Foi exatamente nesse momento que percebi o quanto esse ato falho era a consignação de nossa verdade enquanto casal e acabei encontrando uma lição de vida nesse pseudoneologismo: quando o amor está em questão por conta do extrapolar de compromissos profissionais em detrimento à vida pessoal, são necessárias rompeiras. A isso leia-se: força e poder para romper barreiras. E aqui não estou falando de fins. Pelo contrário. Estou falando da união de duas pessoas para, juntos, atravessarem os obstáculos que são impostos diuturnamente.
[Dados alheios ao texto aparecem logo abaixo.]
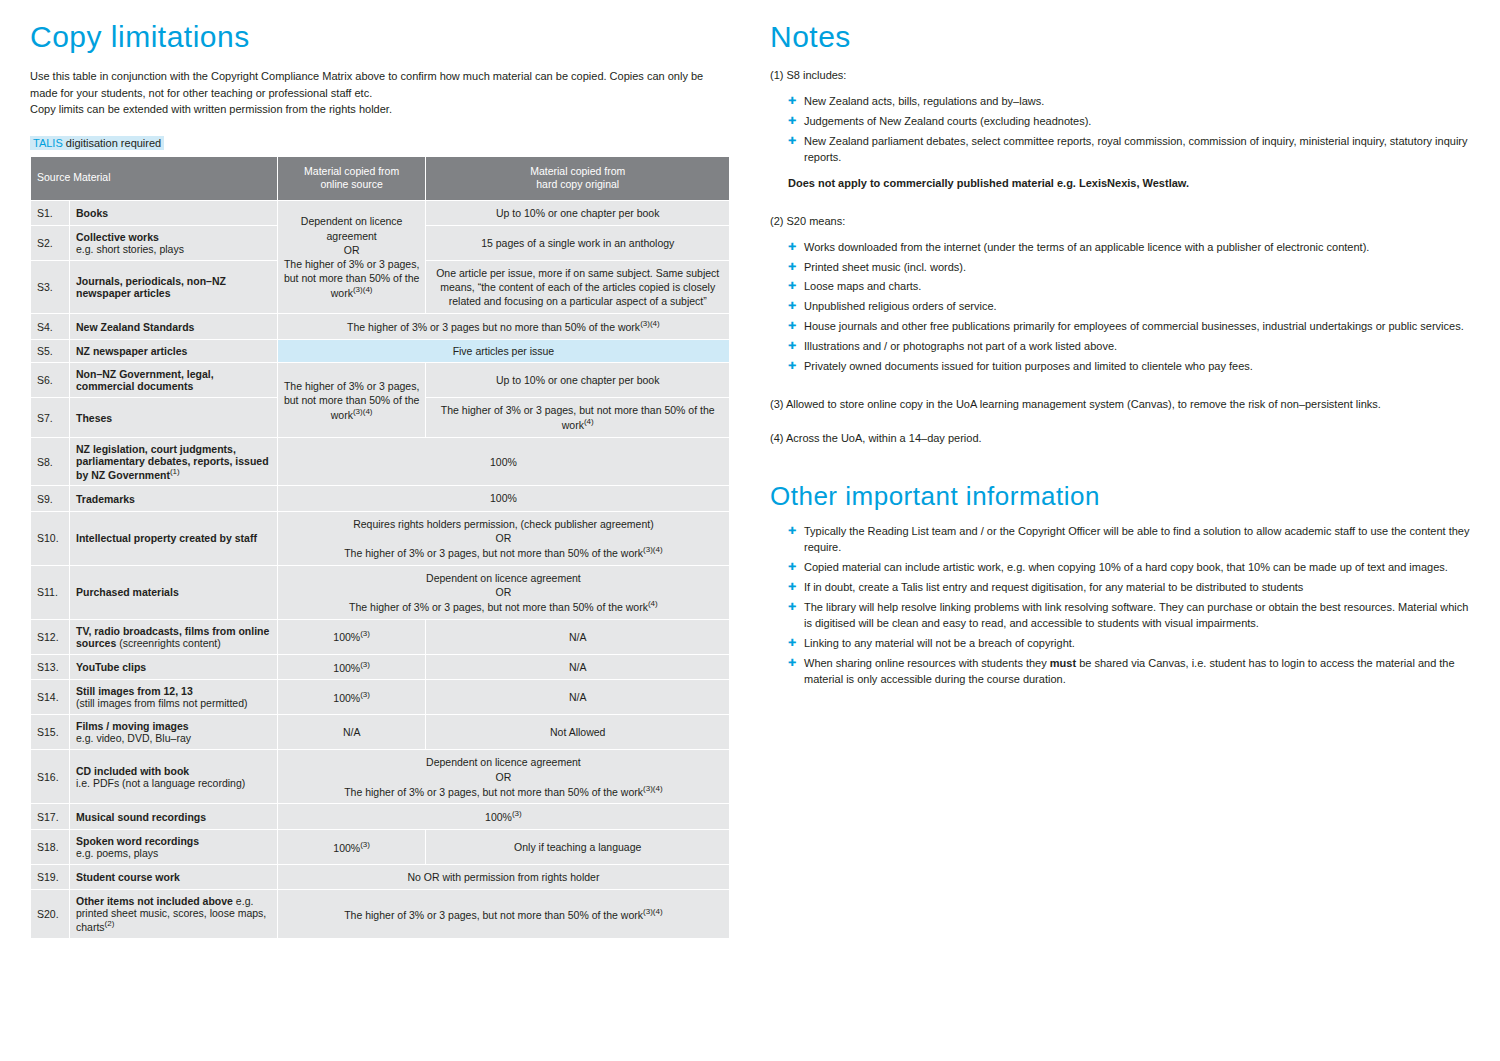Copy limitations
Use this table in conjunction with the Copyright Compliance Matrix above to confirm how much material can be copied. Copies can only be made for your students, not for other teaching or professional staff etc.
Copy limits can be extended with written permission from the rights holder.
TALIS digitisation required
| Source Material | Material copied from online source | Material copied from hard copy original |
| --- | --- | --- |
| S1. | Books | Dependent on licence agreement OR The higher of 3% or 3 pages, but not more than 50% of the work (3)(4) | Up to 10% or one chapter per book |
| S2. | Collective works e.g. short stories, plays | 15 pages of a single work in an anthology |
| S3. | Journals, periodicals, non–NZ newspaper articles | One article per issue, more if on same subject. Same subject means, “the content of each of the articles copied is closely related and focusing on a particular aspect of a subject” |
| S4. | New Zealand Standards | The higher of 3% or 3 pages but no more than 50% of the work (3)(4) |
| S5. | NZ newspaper articles | Five articles per issue |
| S6. | Non–NZ Government, legal, commercial documents | The higher of 3% or 3 pages, but not more than 50% of the work (3)(4) | Up to 10% or one chapter per book |
| S7. | Theses | The higher of 3% or 3 pages, but not more than 50% of the work (4) |
| S8. | NZ legislation, court judgments, parliamentary debates, reports, issued by NZ Government (1) | 100% |
| S9. | Trademarks | 100% |
| S10. | Intellectual property created by staff | Requires rights holders permission, (check publisher agreement) OR The higher of 3% or 3 pages, but not more than 50% of the work (3)(4) |
| S11. | Purchased materials | Dependent on licence agreement OR The higher of 3% or 3 pages, but not more than 50% of the work (4) |
| S12. | TV, radio broadcasts, films from online sources (screenrights content) | 100% (3) | N/A |
| S13. | YouTube clips | 100% (3) | N/A |
| S14. | Still images from 12, 13 (still images from films not permitted) | 100% (3) | N/A |
| S15. | Films / moving images e.g. video, DVD, Blu–ray | N/A | Not Allowed |
| S16. | CD included with book i.e. PDFs (not a language recording) | Dependent on licence agreement OR The higher of 3% or 3 pages, but not more than 50% of the work (3)(4) |
| S17. | Musical sound recordings | 100% (3) |
| S18. | Spoken word recordings e.g. poems, plays | 100% (3) | Only if teaching a language |
| S19. | Student course work | No OR with permission from rights holder |
| S20. | Other items not included above e.g. printed sheet music, scores, loose maps, charts (2) | The higher of 3% or 3 pages, but not more than 50% of the work (3)(4) |
Notes
(1) S8 includes:
New Zealand acts, bills, regulations and by–laws.
Judgements of New Zealand courts (excluding headnotes).
New Zealand parliament debates, select committee reports, royal commission, commission of inquiry, ministerial inquiry, statutory inquiry reports.
Does not apply to commercially published material e.g. LexisNexis, Westlaw.
(2) S20 means:
Works downloaded from the internet (under the terms of an applicable licence with a publisher of electronic content).
Printed sheet music (incl. words).
Loose maps and charts.
Unpublished religious orders of service.
House journals and other free publications primarily for employees of commercial businesses, industrial undertakings or public services.
Illustrations and / or photographs not part of a work listed above.
Privately owned documents issued for tuition purposes and limited to clientele who pay fees.
(3) Allowed to store online copy in the UoA learning management system (Canvas), to remove the risk of non–persistent links.
(4) Across the UoA, within a 14–day period.
Other important information
Typically the Reading List team and / or the Copyright Officer will be able to find a solution to allow academic staff to use the content they require.
Copied material can include artistic work, e.g. when copying 10% of a hard copy book, that 10% can be made up of text and images.
If in doubt, create a Talis list entry and request digitisation, for any material to be distributed to students
The library will help resolve linking problems with link resolving software. They can purchase or obtain the best resources. Material which is digitised will be clean and easy to read, and accessible to students with visual impairments.
Linking to any material will not be a breach of copyright.
When sharing online resources with students they must be shared via Canvas, i.e. student has to login to access the material and the material is only accessible during the course duration.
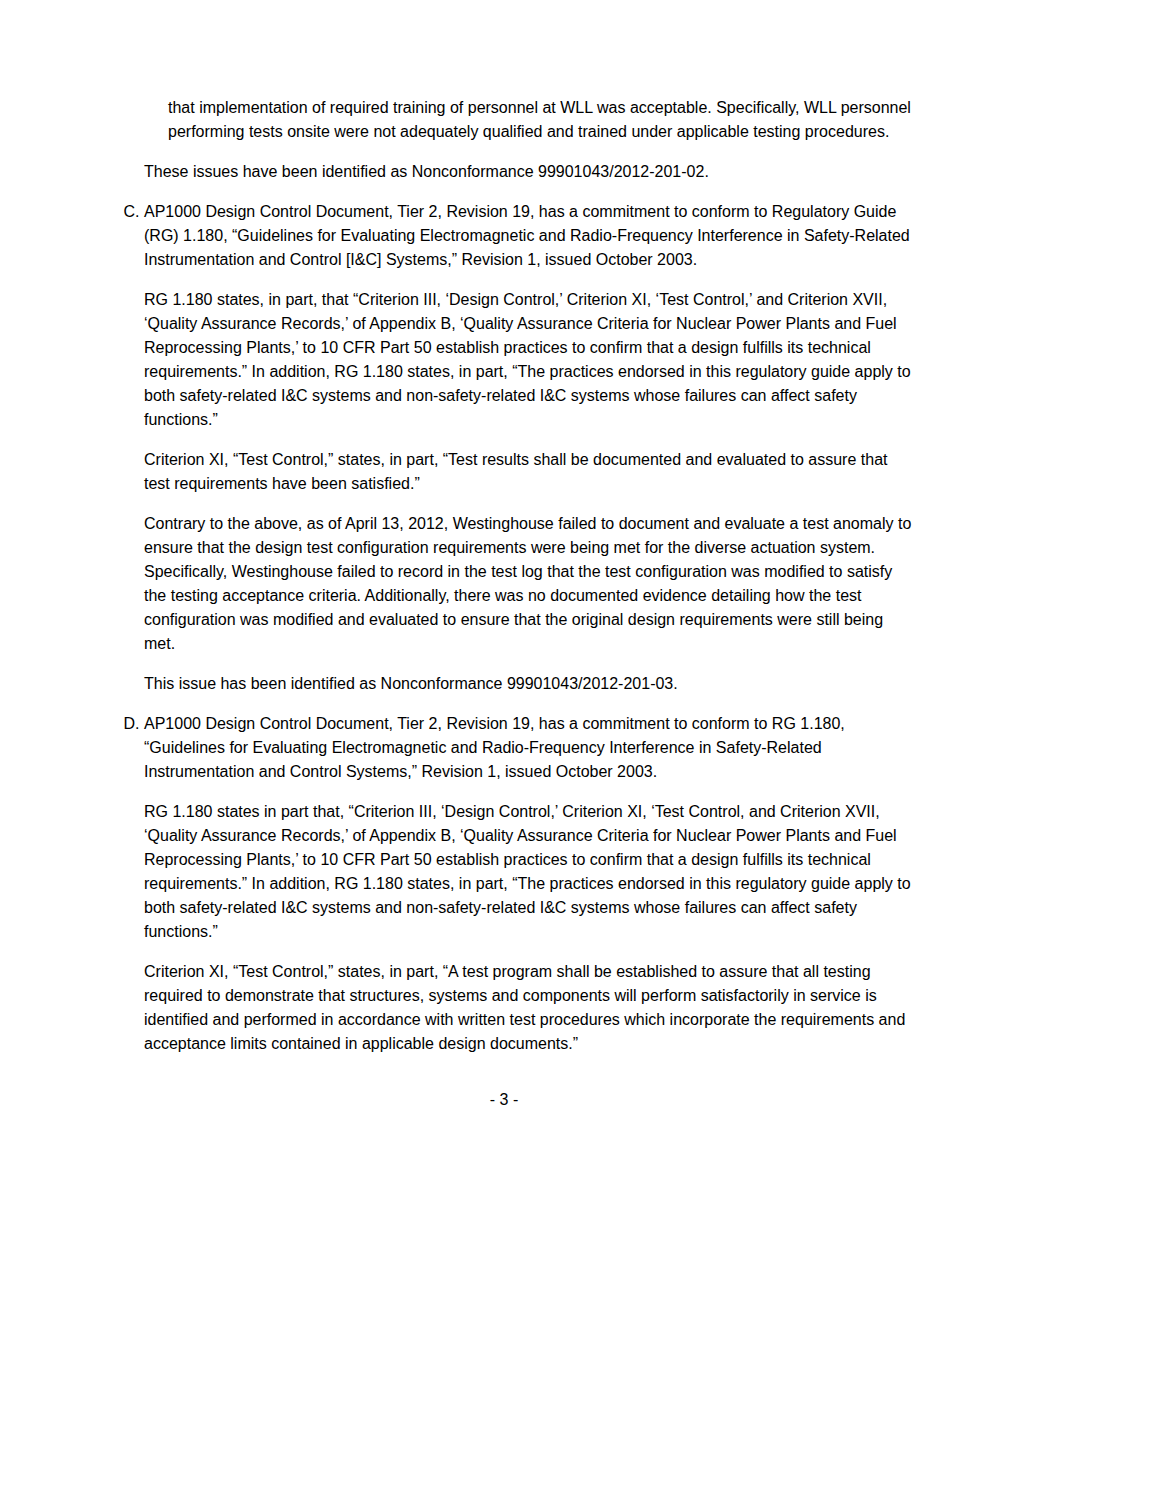that implementation of required training of personnel at WLL was acceptable. Specifically, WLL personnel performing tests onsite were not adequately qualified and trained under applicable testing procedures.
These issues have been identified as Nonconformance 99901043/2012-201-02.
AP1000 Design Control Document, Tier 2, Revision 19, has a commitment to conform to Regulatory Guide (RG) 1.180, “Guidelines for Evaluating Electromagnetic and Radio-Frequency Interference in Safety-Related Instrumentation and Control [I&C] Systems,” Revision 1, issued October 2003.
RG 1.180 states, in part, that “Criterion III, ‘Design Control,’ Criterion XI, ‘Test Control,’ and Criterion XVII, ‘Quality Assurance Records,’ of Appendix B, ‘Quality Assurance Criteria for Nuclear Power Plants and Fuel Reprocessing Plants,’ to 10 CFR Part 50 establish practices to confirm that a design fulfills its technical requirements.” In addition, RG 1.180 states, in part, “The practices endorsed in this regulatory guide apply to both safety-related I&C systems and non-safety-related I&C systems whose failures can affect safety functions.”
Criterion XI, “Test Control,” states, in part, “Test results shall be documented and evaluated to assure that test requirements have been satisfied.”
Contrary to the above, as of April 13, 2012, Westinghouse failed to document and evaluate a test anomaly to ensure that the design test configuration requirements were being met for the diverse actuation system. Specifically, Westinghouse failed to record in the test log that the test configuration was modified to satisfy the testing acceptance criteria. Additionally, there was no documented evidence detailing how the test configuration was modified and evaluated to ensure that the original design requirements were still being met.
This issue has been identified as Nonconformance 99901043/2012-201-03.
AP1000 Design Control Document, Tier 2, Revision 19, has a commitment to conform to RG 1.180, “Guidelines for Evaluating Electromagnetic and Radio-Frequency Interference in Safety-Related Instrumentation and Control Systems,” Revision 1, issued October 2003.
RG 1.180 states in part that, “Criterion III, ‘Design Control,’ Criterion XI, ‘Test Control, and Criterion XVII, ‘Quality Assurance Records,’ of Appendix B, ‘Quality Assurance Criteria for Nuclear Power Plants and Fuel Reprocessing Plants,’ to 10 CFR Part 50 establish practices to confirm that a design fulfills its technical requirements.” In addition, RG 1.180 states, in part, “The practices endorsed in this regulatory guide apply to both safety-related I&C systems and non-safety-related I&C systems whose failures can affect safety functions.”
Criterion XI, “Test Control,” states, in part, “A test program shall be established to assure that all testing required to demonstrate that structures, systems and components will perform satisfactorily in service is identified and performed in accordance with written test procedures which incorporate the requirements and acceptance limits contained in applicable design documents.”
- 3 -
No turbilhão que a vida profissional se transforma, honrar todos os compromissos é uma missão que exige dias com trinta horas e relógio biológico em horário siberiano. Mas não apenas isso. Exige, também, ter ao lado alguém que ame de verdade e que tenha paciência, que seja capaz de dar-te mimos e carinhos ainda que ouvindo frases lacônicas extraídas da distante presença de uma silenciosa e concentrada ausência. Não é uma matemática fácil, eu sei. Mas não é impossível encontrar as rompeiras. Eu acabei de receber uma mensagem dizendo: eu te amo, devidamente respondida com um sonoro amo. Ou seja, depois da crise, estamos encontrando nossas rompeiras. E que tal vocês também tentarem encontrar as suas? Trata-se de um extraordinário exercício de amor e dedicação.